Be present. Take a couple of minutes before the phone call to breathe, and think happy thoughts before you call, so that you can really be emotionally available, and not stuck in the ups and downs of your day. That doesn't mean don't share, again, but be age appropriate, and keep it light.
Keep phone calls short and sweet. And generally, the younger the child, the shorter the phone call.
If your co-parent is up for it, and your child is really young, accept some help from them with sitting nearby and prompting your little one. You know, your children love you so much, but it can be difficult for children, especially under five, to remember what happened during the day, or even how they felt ten minutes ago. So having someone close-by to provide a framework for them will help them to be more relaxed.
If your child enjoys the experience of talking with you on the phone, and looks forward to it, this will be good for you in the long term. So don't make it about your co-parent being there, just stay focused on your child, enjoy the experience, and help them to relate to it as a positive thing.
Be consistent and reliable. Call when you say you're going to call, and only schedule calls for times when you know that you'll be able to show up.
Also be understanding. I mean, be totally cool with it if your child is not in the mood for conversation when you call. And be content with a quick hello.
If you're getting a down response from them, you could try gently exploring that by saying:
"hey buddy, you don't seem yourself today, do you want to talk with me about it, or do you just want to have some down time and maybe we can catch up tomorrow?"
and then be totally okay with the answer.
Keep the lines of communication open and trust that they will open up when they're ready.
Be consistent, but also be flexible.

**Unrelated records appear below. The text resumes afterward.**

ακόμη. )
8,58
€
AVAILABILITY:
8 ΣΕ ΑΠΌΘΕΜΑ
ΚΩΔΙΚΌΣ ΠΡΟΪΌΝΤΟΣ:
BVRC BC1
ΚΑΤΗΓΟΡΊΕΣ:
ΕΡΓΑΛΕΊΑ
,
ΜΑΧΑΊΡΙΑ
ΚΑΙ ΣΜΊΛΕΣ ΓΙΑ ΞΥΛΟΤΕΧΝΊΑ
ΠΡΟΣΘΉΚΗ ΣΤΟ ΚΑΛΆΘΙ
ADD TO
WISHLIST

Because phone calls can be shortened, or scheduled around their best friend's birthday, or the extra exam revision they feel like they need.
Expect a rainbow of emotions and levels of responsiveness from your child, because that is normal for all of us, and use it as an opportunity to show how tuned in you are to them, and how focused on them you really are.
Here's a little bonus for today:
When I started sending my eldest daughter off to daycare, I came across a list of questions to ask instead of "how was your day", and, even though I don't have that original list anymore, some of the concepts that I learned from that have become a bit of an afternoon ritual for us. So, if you click on my IG bio, or the link below on my website, you can download a little list I made of Gentle Conversation Starters.
Download my Questions for Happy Phone Calls
Maybe you'll find one or two that will become yours, and continue to help you connect with your little one, either over the phone or in person, well into the future.
Okay, that was a lot! I hope you got something out of it.